By calling the fsconfig syscall, we can set the key and value to a malformed parameter, causing the kernel to invoke the filesystem context’s .parse_param handler, which eventually reaches the vulnerable function legacy_parse_param().

__do_sys_fsconfig(fd, cmd, key, value, aux)
=> vfs_fsconfig_locked(fc, cmd, &param)
  => vfs_parse_fs_param(fc, param)
    => fc->ops->parse_param(fc, param)
       (legacy_fs_context_ops.parse_param == legacy_parse_param)

But what kind of filesystem sets &legacy_fs_context_ops as its filesystem context operations?

We just need to find a filesystem that does not implement .init_fs_context handler. In that case, alloc_fs_context() will fall back to use the legacy initialization path.

alloc_fs_context()
=> if (fc->fs_type->init_fs_context == NULL)
  => legacy_init_fs_context(fc)
    => fc->ops = &legacy_fs_context_ops

2.2. CVE-2023-5345: fs/smb/client: Reset password pointer to NULL

https://git.kernel.org/pub/scm/linux/kernel/git/torvalds/linux.git/commit/?id=e6e43b8aa7cd3c3af686caf0c2e11819a886d705

When configuring an SMB filesystem, smb3_fs_context_parse_param() is called to parse user-provided parameters. However, it forgets to reset ctx->password to NULL after freeing it. As a result, a user can trigger multiple frees on the same pointer.
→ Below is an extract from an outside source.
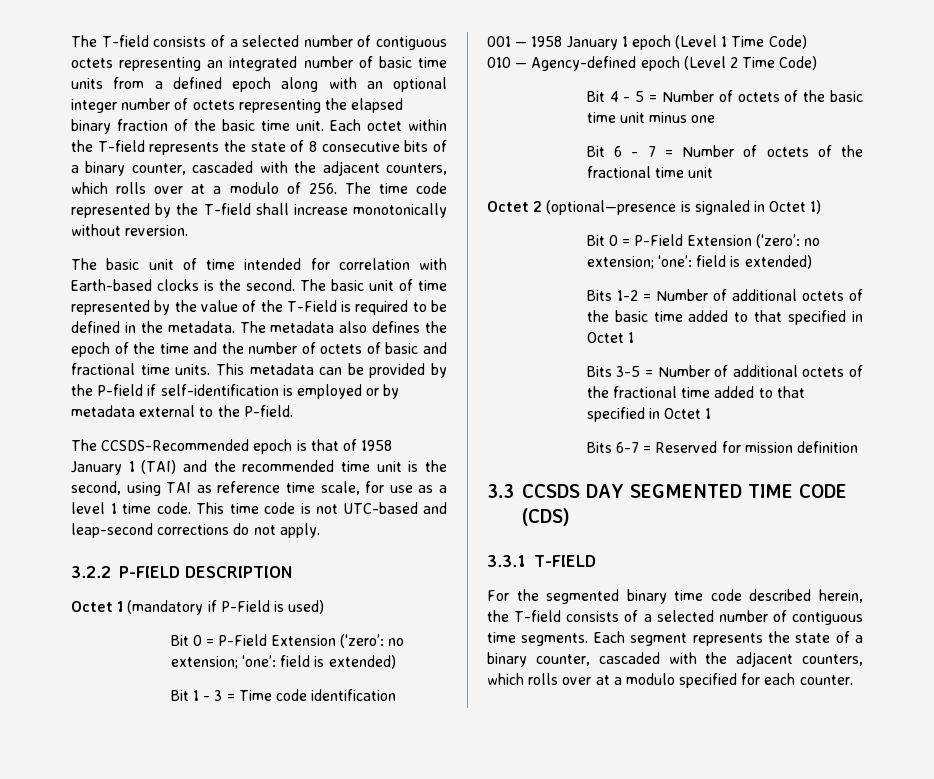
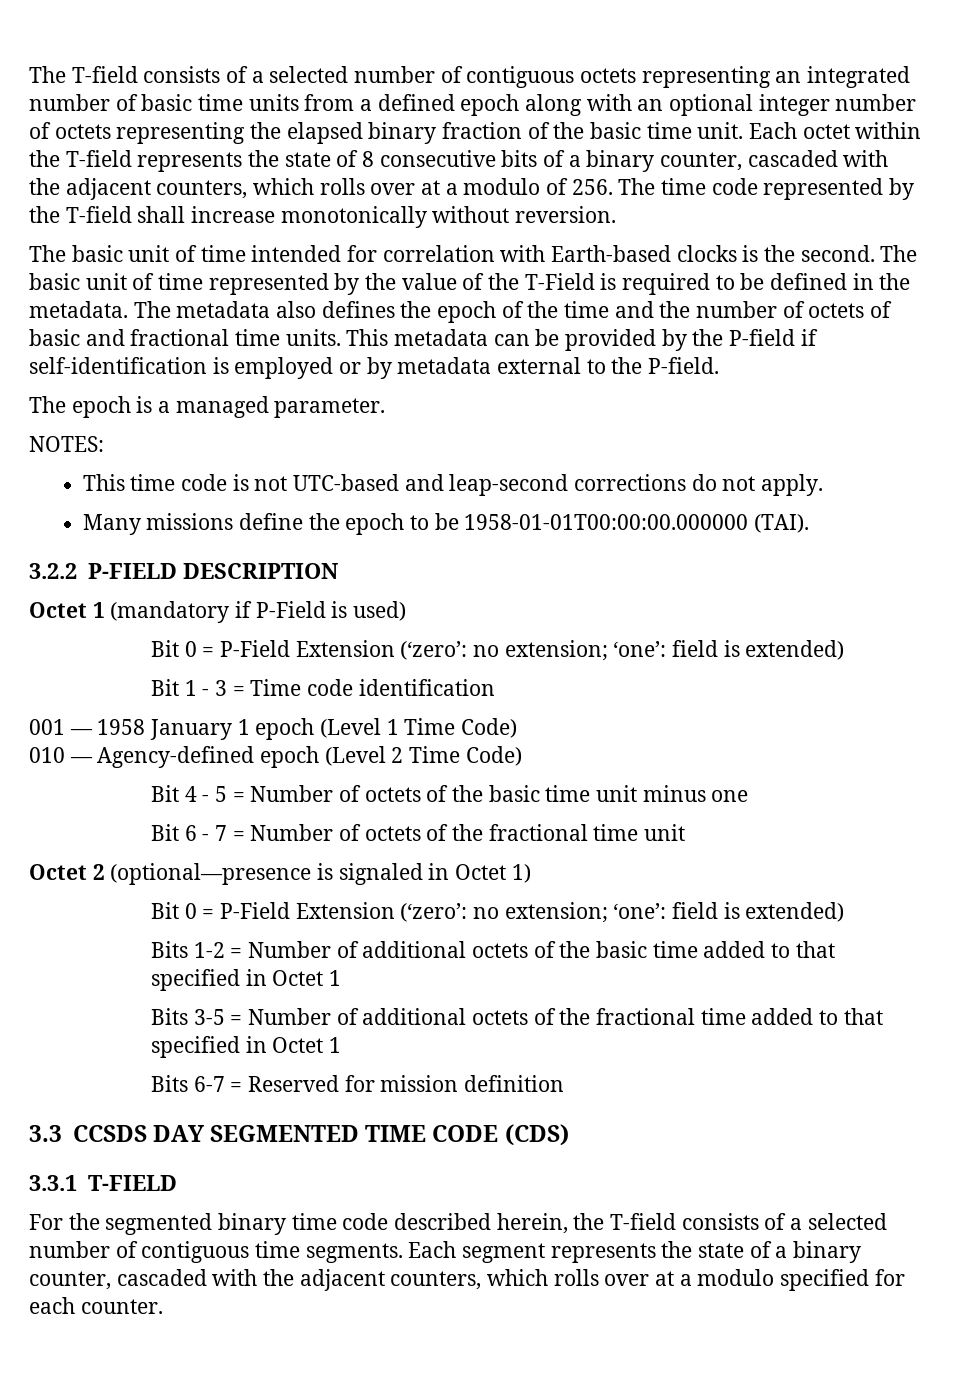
[101,439,250,451] CCSDS-Recommended -> (66, 404) none
[310,439,393,451] [71,460,447,475] [71,481,447,496] [71,502,191,514] that of 1958 January 1 (TAI) and the recommended time unit is the second, using TAI as reference time scale, for use as a level 1 time code. -> [158,396,386,418] [29,436,104,452] a managed parameter. // NOTES: //
(320, 530) none -> [82,513,809,535] // Many missions define the epoch to be 1958-01-01T00:00:00.000000 (TAI).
@@ -1541,6 +1541,7 @@ static int smb3_fs_context_parse_param(struct fs_context *fc,
 
  cifs_parse_mount_err:
    kfree_sensitive(ctx->password);
+   ctx->password = NULL;
    return -EINVAL;
 }

This function can be reached in the same way as in CVE-2022-0185.

3. Summary

This post just provides a simple overview of the Linux filesystem. The root causes of the two vulnerabilities are relatively straighforward and can be understood by most Linux kernel researchers. Obviously, I think finding them may not be too difficult for AI nowadays 😆.

But what happens when filesystems interact with namespaces or other features, or when multiple filesystems are layered or combined? Could unexpected issues arise?

I may write a follow-up post to explore the interaction between the filesystem and other subsystems. It is a complex but interesting topic!